Recuperando-se de seu devaneio, cambaleou até a cozinha para certificar-se de que o pernil estava assado, o vinho estava na temperatura certa, e as luzes da árvore realmente estavam piscando. Visivelmente estava tudo pronto.
Foi até o lavabo, escovou os dentes, perfumou-se. Seu aspecto estava agradável. Esforçou-se para não sentir a absurda ansiedade, algo inevitável.
Resolveu apagar as luzes e espiar através da cortina, atitude patética pensou. Ficar tempo demais longe do convívio social faz as pessoas agirem como se estivessem saindo de uma caverna. Iluminou a casa novamente para não parecer abandonada. Olhou apreensivo o relógio. Odiava esperar, era realmente humilhante a tendência à ansiedade.
Voltando ao sofá, pegou o livro que tinha abandonado para as atividades daquela tarde, começou a ler. Inquieto percebeu que se passaram onze minutos do horário marcado.
Dirigiu-se a cozinha, aflito, abriu a garrafa de vinho, acendeu um cigarro mentolado, tragando com muita força. Sentiu uma leve calma. Bebeu, fumou. As horas foram passando, percebendo que não viria mais ninguém.
Sentiu vontade de vomitar, mas não fez. Sentiu-se a pessoa mais miserável do mundo. Natal, todas as famílias se reuniam e comemoravam, exceto ele. Deixara sua família e a cidade onde nascera para viver no litoral. Trabalhando oito horas diárias gerenciando um hotel, tinha um bom carro e um confortável apartamento. Decidira não sair do litoral, era perda tempo.
Conhecera uma mulher num bar próximo ao resort. Insinuava-se para ele como se fosse o único homem no local. Aproximou-se, tomaram um drinque. Fizeram sexo na mesma noite, ela usara sua camisa e preparou um café pela manhã. Sentiu que aquela companhia ajudou a inflar seu ego. Desde então decidiu conhecê-la melhor.

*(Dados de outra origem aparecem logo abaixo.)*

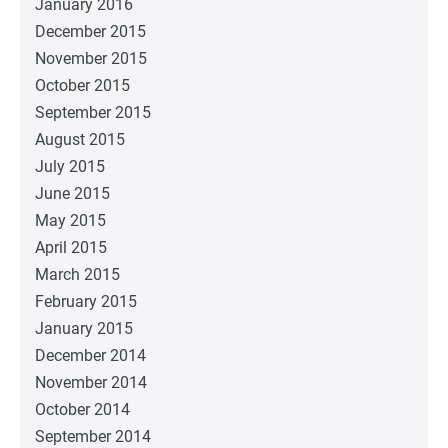
January 2016
December 2015
November 2015
October 2015
September 2015
August 2015
July 2015
June 2015
May 2015
April 2015
March 2015
February 2015
January 2015
December 2014
November 2014
October 2014
September 2014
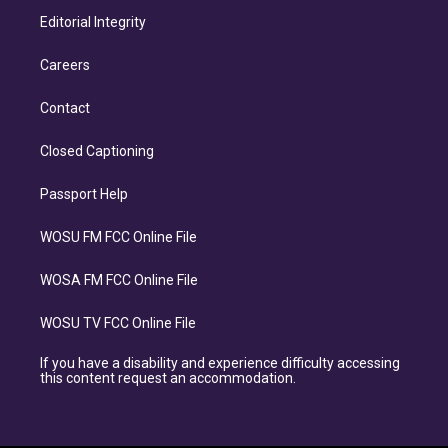
Editorial Integrity
Careers
Contact
Closed Captioning
Passport Help
WOSU FM FCC Online File
WOSA FM FCC Online File
WOSU TV FCC Online File
If you have a disability and experience difficulty accessing
this content request an accommodation.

Mulher atraente, olhos castanhos profundos, batom vermelho fazendo sua boca parecer ainda maior. Qualquer homem a desejaria. E ele a desejou naquela noite, a desejou todas as noites. Algo em sua atitude denunciou e o fez sentir que suas palavras não pareciam verdadeiras quando prometera passar o Natal juntos. Ela não apareceu e sua intuição não o traiu.
Mais uma vez ficou sozinho, abandonado. Custou acreditar que o problema era com ele. Acendeu outro cigarro, abriu outra garrafa de vinho. Teria que aproveitar o pernil para o almoço no dia seguinte.
À meia noite, tirou a roupa formal que usara, deitou-se no chão e começou a refletir. Pensou que definitivamente não tinha sorte com mulheres e decidiu encerrar sua quota de decepções.
Na sexta- feira à noite, depois de encerrar seu expediente rotineiro, tomaria um banho gelado, compraria energético, cigarro mentolado, e freqüentaria uma boate GLS. Teria de fazer isso logo.